"Der Weg zum Medizinprodukt - Teil 3" Klassifizierung von Medizinprodukten im europäischen Rechtsraum

In den vorangegangenen Blog-Einträgen haben wir uns mit der Frage beschäftigt, ob Ihr Produkt ein Medizinprodukt darstellt oder nicht. Falls Sie diese Frage mit “ja” beantworten konnten, setzen wir mit der Klassifizierung von Medizinprodukten fort.

Die Einteilung in Klassen beruht auf dem Gefährdungspotential Ihres jeweiligen Produktes - je höher die Gefahr, desto höher die Klasse. So hat beispielsweise ein Herzschrittmacher höhere Auflagen zu erfüllen als ein Fieberthermometer. Die Klassifizierung hat hierbei einen wesentlichen Einfluss auf die Möglichkeiten zur Konformitätsbewertung bzw. auf die Vorschriften hinsichtlich der klinischen Bewertung. Dazu erfahren Sie mehr in den nächsten Beiträgen.

In der folgenden Tabelle sehen Sie die verschiedenen Klassen nach Richtlinie 93/42/EWG des Rates sowie einige Beispiel dazu:

Klasse I Fieberthermometer, Krankenhausbetten, …
Klasse IIa Diagnostischer Ultraschall, Hörgeräte…
Klasse IIb Linearbeschleuniger, Kondome, …
Klasse III Herzschrittmacher, Künstliche Gelenke, Implantate, …

Wenn Sie sich die Beispiel genauer ansehen, werden Sie sich vielleicht fragen, wie es zu diesre Einteilung kommt. Warum ist ein Kondom in Klasse IIb und sollte damit ein höheres Risikopotential bergen, als ein Fieberthermometer?

Die Richtlinie 93/42/EWG sieht in Artikel 9 vor:

Die Produkte werden in die Klassen I, IIa, IIb und III eingestuft. Die Klassifizierung erfolgt nach den Regeln gemäß Anhang IX.

Anhang IX liefert nun 18 Regeln, aufgrund derer die Klassifizierung stattfinden kann. Basis dafür ist die Zweckbestimmung Ihres Produktes.

Wenn wir das Kondom als Beispiel betrachten, finden wir in Regel 14 die direkte Antwort:

Alle Produkte, die zur Empfängnisverhütung oder zum Schutz vor der Übertragung von sexuell übertragbaren Krankheiten eingesetzt werden sollen, werden der Klasse IIb zugeordnet, es sei denn, es handelt sich um implantierbare Produkte oder um invasive Produkte zur langzeitigen Anwendung; in diesem Fall werden sie der Klasse III zugeordnet.

Unser eigentliches Kernthema ist aber Software. In den obigen Beispielen wird Software nicht erwähnt, weil hier die Antwort lautet “Es kommt darauf an”. Eigenständige Software kann, wenn sie auf einem Computer läuft, kaum direkt jemandem Schaden zufügen. Anders verhält es sich jedoch mit Software, die ein anderes Medizinprodukt steuert oder beeinflusst.

+--

- **Ziel der Übung**
Gib aus dem Beitrag über die Klassifizierung von Medizinprodukten die Stelle von "In der folgenden" bis einschließlich "als ein Fieberthermometer?" wortgetreu wieder.

+--

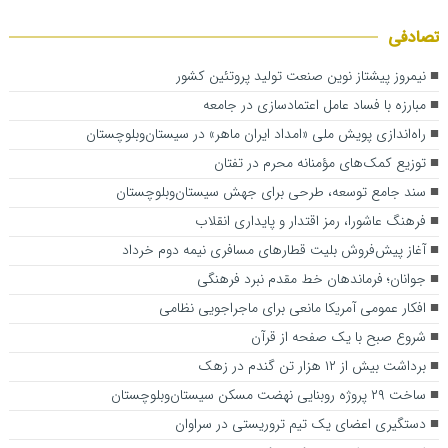
تصادفی
نیمروز پیشتاز نوین صنعت تولید پروتئین کشور
مبارزه با فساد عامل اعتمادسازی در جامعه
راه‌اندازی پویش ملی «امداد ایران ماهر» در سیستان‌وبلوچستان
توزیع کمک‌های مؤمنانه محرم در تفتان
سند جامع توسعه، طرحی برای جهش سیستان‌وبلوچستان
فرهنگ عاشورا، رمز اقتدار و پایداری انقلاب
آغاز پیش‌فروش بلیت‌ قطارهای مسافری نیمه دوم خرداد
جوانان؛ فرماندهان خط مقدم نبرد فرهنگی
افکار عمومی آمریکا مانعی برای ماجراجویی نظامی
شروع صبح با یک صفحه از قرآن
برداشت بیش از ۱۲ هزار تن گندم در زهک
ساخت ۲۹ پروژه روبنایی نهضت مسکن سیستان‌وبلوچستان
دستگیری اعضای یک تیم تروریستی در سراوان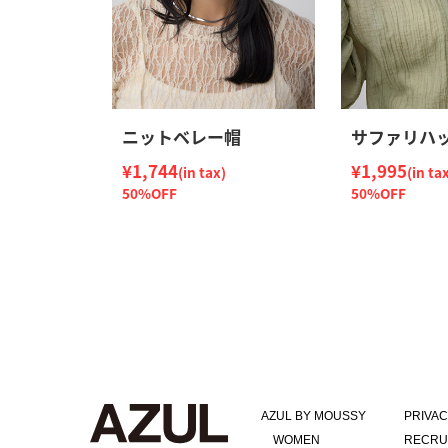
ニットベレー帽
サファリハ
¥1,744
¥1,995
(in tax)
(in ta
50%OFF
50%OFF
AZUL BY MOUSSY
PRIVAC
WOMEN
RECRU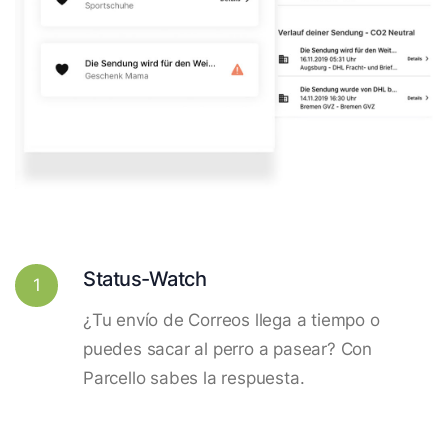
Status-Watch
1
¿Tu envío de Correos llega a tiempo o
puedes sacar al perro a pasear? Con
Parcello sabes la respuesta.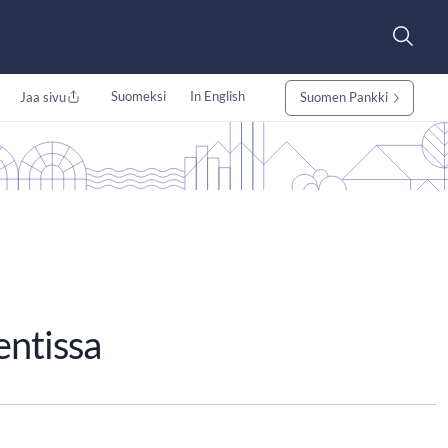
Suomeksi
In English
Jaa sivu
Suomen Pankki
entissa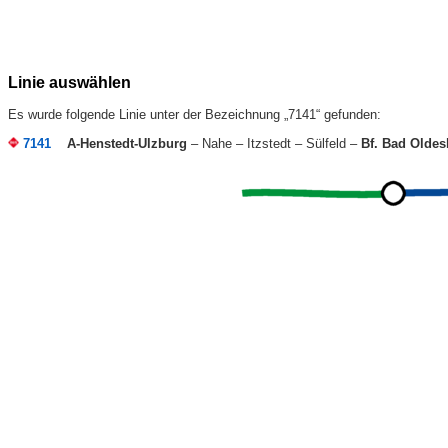
Linie auswählen
Es wurde folgende Linie unter der Bezeichnung „7141“ gefunden:
7141
A-Henstedt-Ulzburg
– Nahe – Itzstedt – Sülfeld –
Bf. Bad Oldes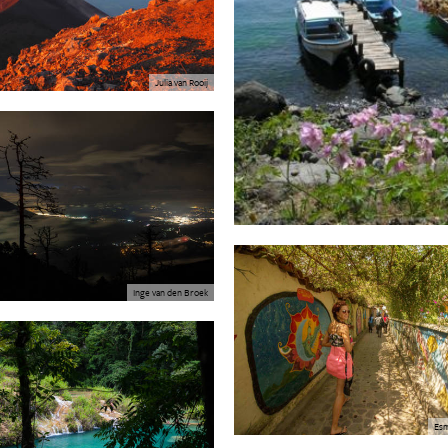
Julia van Rooij
Inge van den Broek
Esm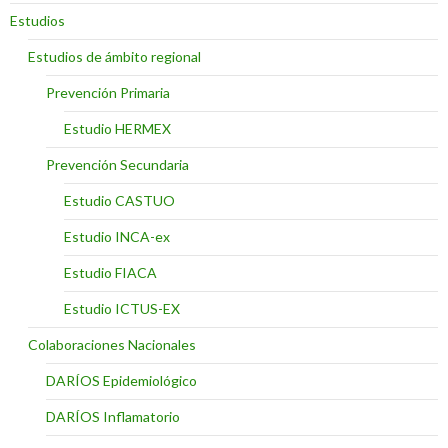
Estudios
Estudios de ámbito regional
Prevención Primaria
Estudio HERMEX
Prevención Secundaria
Estudio CASTUO
Estudio INCA-ex
Estudio FIACA
Estudio ICTUS-EX
Colaboraciones Nacionales
DARÍOS Epidemiológico
DARÍOS Inflamatorio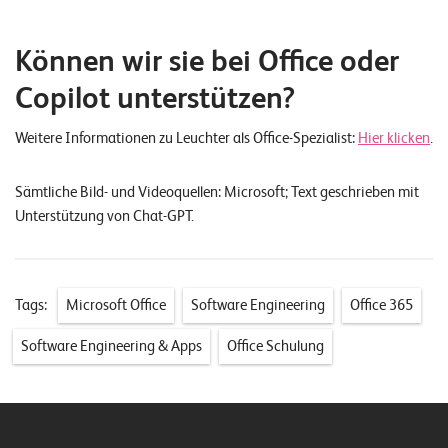
Können wir sie bei Office oder
Copilot unterstützen?
Weitere Informationen zu Leuchter als Office-Spezialist:
Hier klicken
.
Sämtliche Bild- und Videoquellen: Microsoft; Text geschrieben mit
Unterstützung von Chat-GPT.
Tags:
Microsoft Office
Software Engineering
Office 365
Software Engineering & Apps
Office Schulung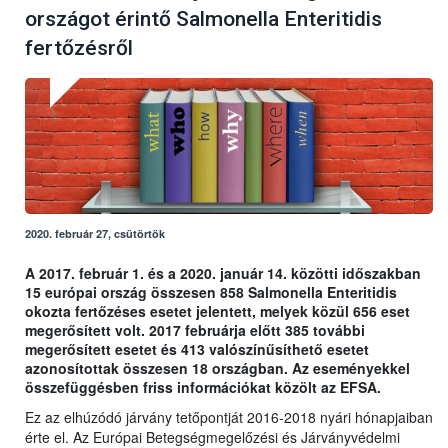
országot érintő Salmonella Enteritidis
fertőzésről
2020. február 27, csütörtök
A 2017. február 1. és a 2020. január 14. közötti időszakban
15 európai ország összesen 858 Salmonella Enteritidis
okozta fertőzéses esetet jelentett, melyek közül 656 eset
megerősített volt. 2017 februárja előtt 385 további
megerősített esetet és 413 valószínűsíthető esetet
azonosítottak összesen 18 országban. Az eseményekkel
összefüggésben friss információkat közölt az EFSA.
Ez az elhúzódó járvány tetőpontját 2016-2018 nyári hónapjaiban
érte el. Az Európai Betegségmegelőzési és Járványvédelmi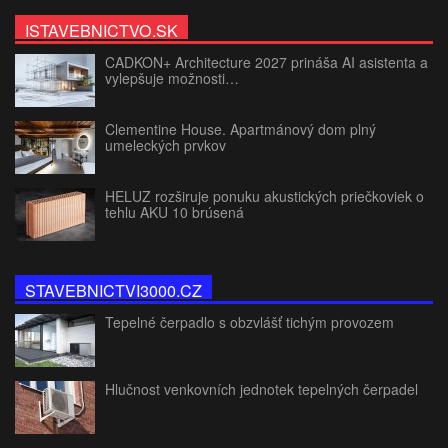
ISTAVEBNICTVO.SK
CADKON+ Architecture 2027 prináša AI asistenta a
vylepšuje možnosti…
Clementine House. Apartmánový dom plný
umeleckých prvkov
HELUZ rozširuje ponuku akustických priečkoviek o
tehlu AKU 10 brúsená
STAVEBNICTVI3000.CZ
Tepelné čerpadlo s obzvlášť tichým provozem
Hlučnost venkovních jednotek tepelných čerpadel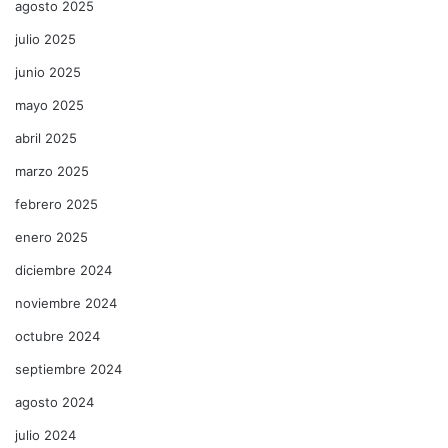
agosto 2025
julio 2025
junio 2025
mayo 2025
abril 2025
marzo 2025
febrero 2025
enero 2025
diciembre 2024
noviembre 2024
octubre 2024
septiembre 2024
agosto 2024
julio 2024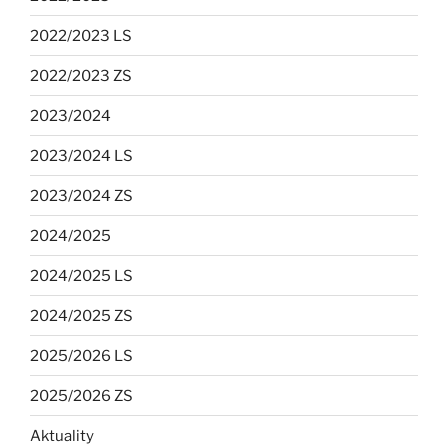
2022/2023 LS
2022/2023 ZS
2023/2024
2023/2024 LS
2023/2024 ZS
2024/2025
2024/2025 LS
2024/2025 ZS
2025/2026 LS
2025/2026 ZS
Aktuality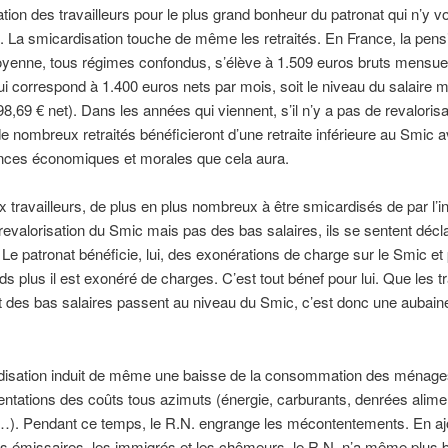
tion des travailleurs pour le plus grand bonheur du patronat qui n’y v
 La smicardisation touche de même les retraités. En France, la pens
oyenne, tous régimes confondus, s’élève à 1.509 euros bruts mensue
i correspond à 1.400 euros nets par mois, soit le niveau du salaire
98,69 € net). Dans les années qui viennent, s’il n’y a pas de revaloris
 de nombreux retraités bénéficieront d’une retraite inférieure au Smic 
ces économiques et morales que cela aura.
x travailleurs, de plus en plus nombreux à être smicardisés de par l’inf
 revalorisation du Smic mais pas des bas salaires, ils se sentent décl
 Le patronat bénéficie, lui, des exonérations de charge sur le Smic et p
s plus il est exonéré de charges. C’est tout bénef pour lui. Que les tr
t des bas salaires passent au niveau du Smic, c’est donc une aubain
disation induit de même une baisse de la consommation des ménage
tations des coûts tous azimuts (énergie, carburants, denrées alimen
…). Pendant ce temps, le R.N. engrange les mécontentements. En aj
s émissaires, les immigrés et les chômeurs, le R.N. n’a même plus 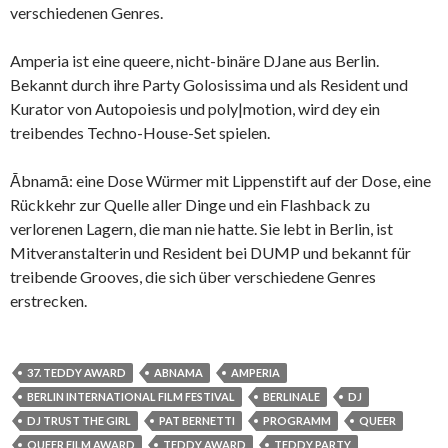
verschiedenen Genres.
Amperia ist eine queere, nicht-binäre DJane aus Berlin.
Bekannt durch ihre Party Golosissima und als Resident und
Kurator von Autopoiesis und poly|motion, wird dey ein
treibendes Techno-House-Set spielen.
Ābnamā: eine Dose Würmer mit Lippenstift auf der Dose, eine
Rückkehr zur Quelle aller Dinge und ein Flashback zu
verlorenen Lagern, die man nie hatte. Sie lebt in Berlin, ist
Mitveranstalterin und Resident bei DUMP und bekannt für
treibende Grooves, die sich über verschiedene Genres
erstrecken.
37. TEDDY AWARD
ABNAMA
AMPERIA
BERLIN INTERNATIONAL FILM FESTIVAL
BERLINALE
DJ
DJ TRUST THE GIRL
PAT BERNETTI
PROGRAMM
QUEER
QUEER FILM AWARD
TEDDY AWARD
TEDDY PARTY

+--

- **Bearbeitete Übung**
In der folgenden Tabelle sehen Sie die verschiedenen Klassen nach Richtlinie 93/42/EWG des Rates sowie einige Beispiel dazu:

Klasse I Fieberthermometer, Krankenhausbetten, …
Klasse IIa Diagnostischer Ultraschall, Hörgeräte…
Klasse IIb Linearbeschleuniger, Kondome, …
Klasse III Herzschrittmacher, Künstliche Gelenke, Implantate, …

Wenn Sie sich die Beispiel genauer ansehen, werden Sie sich vielleicht fragen, wie es zu diesre Einteilung kommt. Warum ist ein Kondom in Klasse IIb und sollte damit ein höheres Risikopotential bergen, als ein Fieberthermometer?